# PL 1 limit red on Throttlestop



## Tonny212 (Jun 30, 2020)

Hello, recently figured out what Throttlestop was and decided to do an undervolt.

I have an i5-8250U laptop, Dell Inspiron 15 5579. I undervolted CPU core and cache to -135mv, and have the System auto fan speed set. At max fan speed, 5600RPM, and running the benchmark, the cpu slowly crawls its way, and as soon as it touches 100C, PL 1 limit kicks in and it is limited down to 15W at 2.7GHz, not at full boost, 3.4GHz. Any way to force it to run at full speed, or just thermal throttle instead?

More info: On the right in FIVR, it shows my offset is +0 on everything, even if i have -250mv on CPU core. Does this mean absolutely nothing is changing?

And also, I set my PL 1 limit to 35W, and it hits 35W but after like 5 seconds or so for some reason, PL1 limits power usage down to 20W even though my limit is set to 35W.

UPDATE: I downgraded my laptop bios to 1.12, from 1.13. This fixed the undervolting, so now it undervolts. But anyway, my CPU is able to go at 30W for like 5 seconds, but then PL1 limit kicks in, throttles it down to 15W and slows it down to 2.50GHz. I enable that patch everyone said to enable, and it now throttles it to 23W at 3GHz. Better, but not as good as I want, as I know this is capable of full turbo indefinitely. The cooler can handle it.


----------



## unclewebb (Jun 30, 2020)

Try posting a screenshot of ThrottleStop with Limit Reasons open while your CPU is loaded. A screenshot of the TPL and FIVR windows is useful information too. It is difficult to guess what you should try without seeing what is holding you back.

********

= Actions to take =
#1 Answer these questions about the Throttlestop thread:
(a) What laptop model does Tonny212 own?
(b) Which BIOS version did Tonny212 downgrade to?
(c) Which ThrottleStop window does unclewebb want open in the screenshot while the CPU is loaded?
#2 Please repeat word for word the section of the Throttlestop thread that begins with the words containing "More info: On" and ends with "can handle it.".

= Material =
********

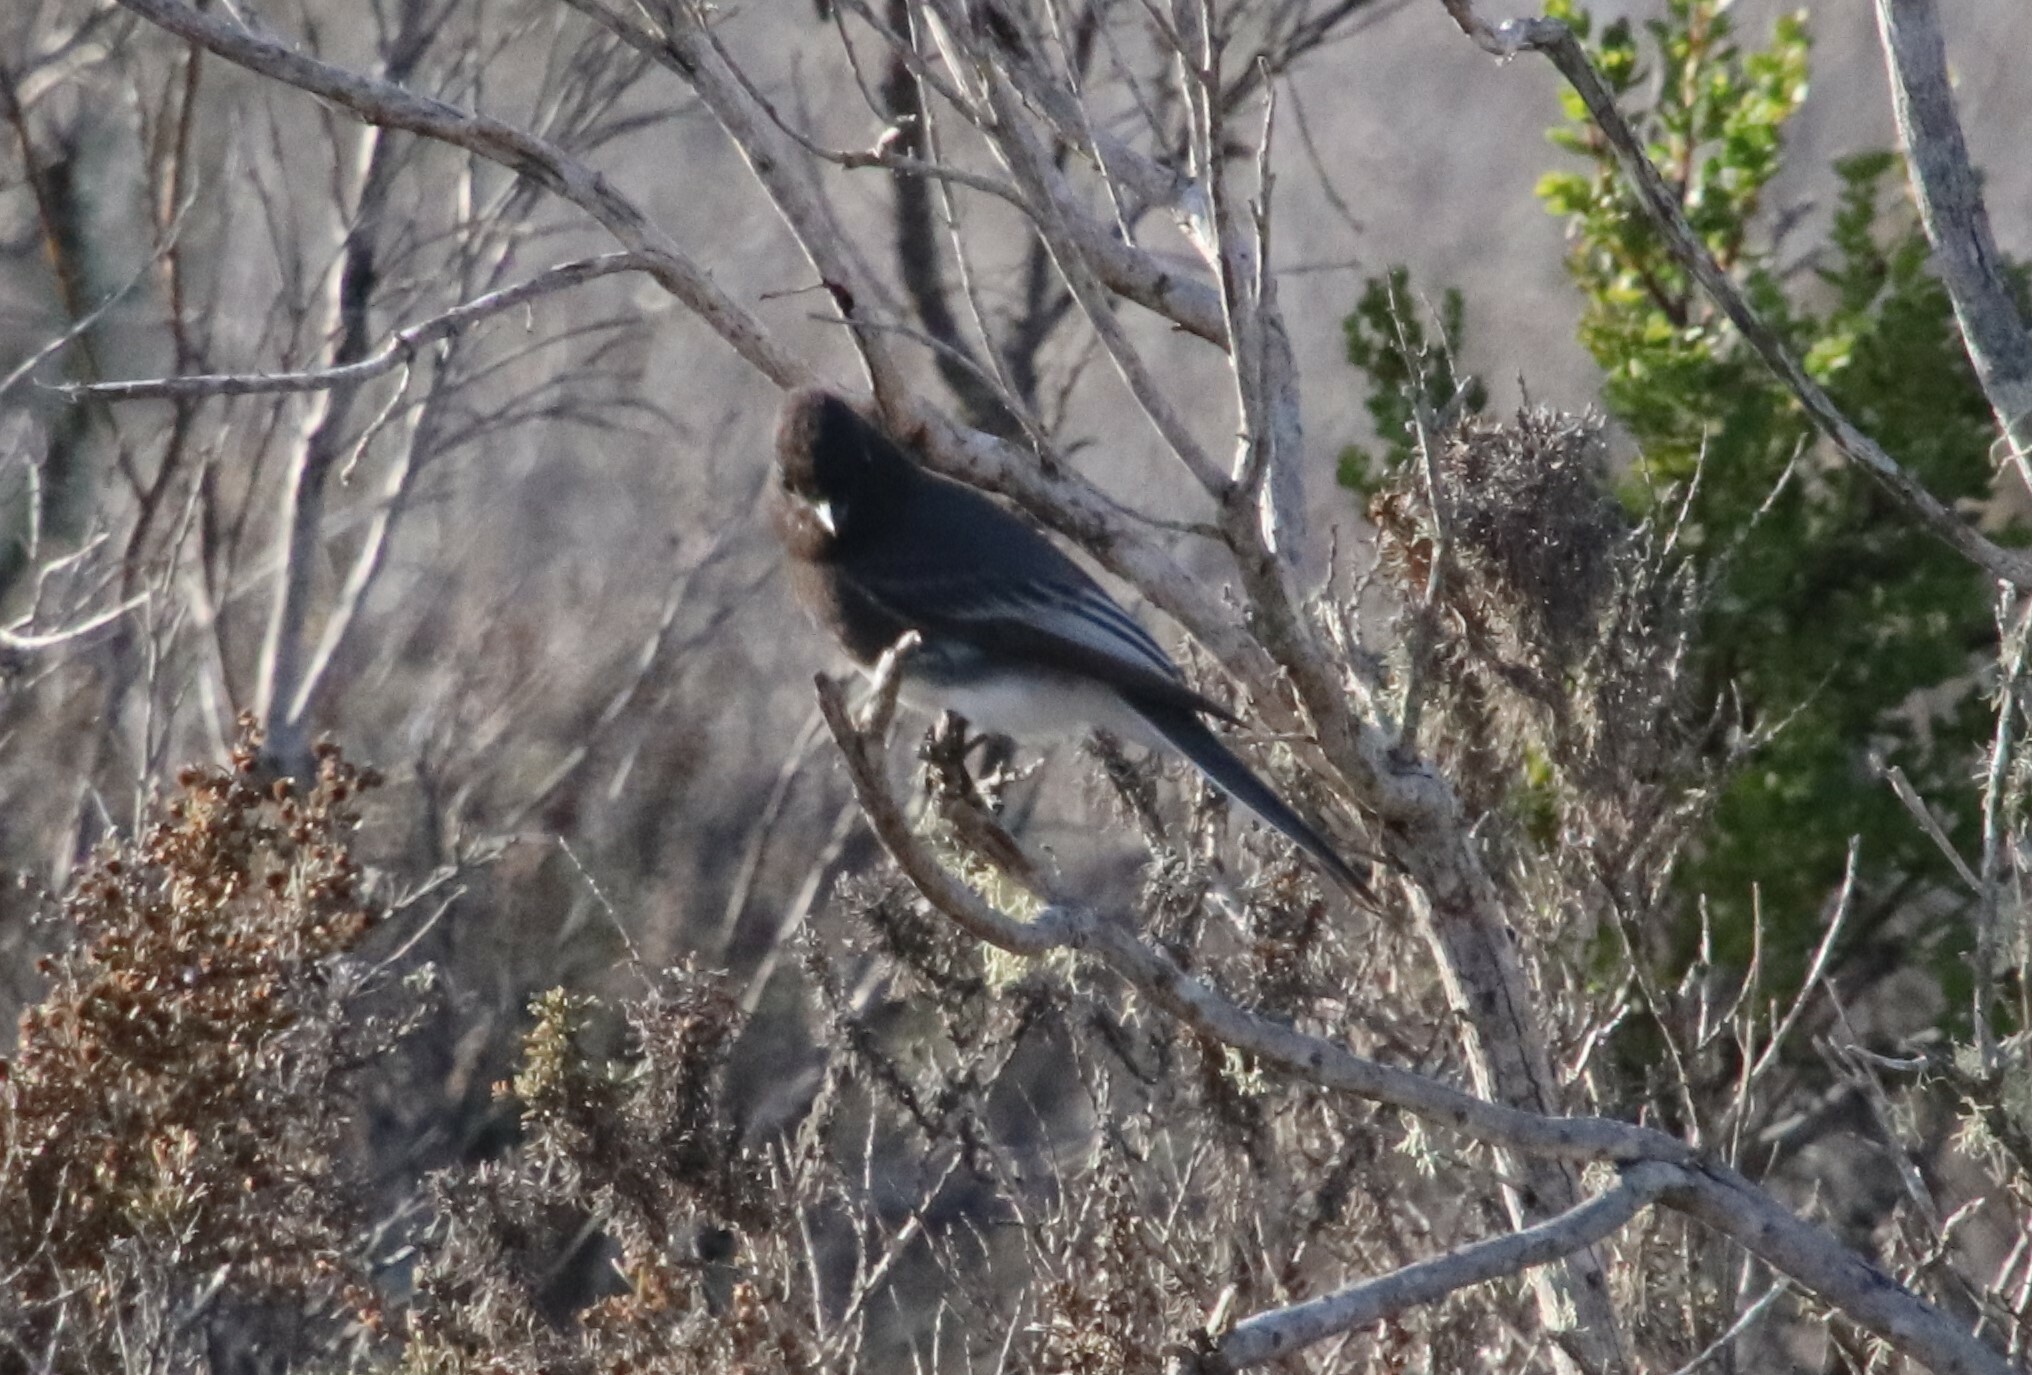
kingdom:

********

= Expected answers =
#1
(a) Dell Inspiron 15 5579
(b) 1.12
(c) Limit Reasons

#2
More info: On the right in FIVR, it shows my offset is +0 on everything, even if i have -250mv on CPU core. Does this mean absolutely nothing is changing?

And also, I set my PL 1 limit to 35W, and it hits 35W but after like 5 seconds or so for some reason, PL1 limits power usage down to 20W even though my limit is set to 35W.

UPDATE: I downgraded my laptop bios to 1.12, from 1.13. This fixed the undervolting, so now it undervolts. But anyway, my CPU is able to go at 30W for like 5 seconds, but then PL1 limit kicks in, throttles it down to 15W and slows it down to 2.50GHz. I enable that patch everyone said to enable, and it now throttles it to 23W at 3GHz. Better, but not as good as I want, as I know this is capable of full turbo indefinitely. The cooler can handle it.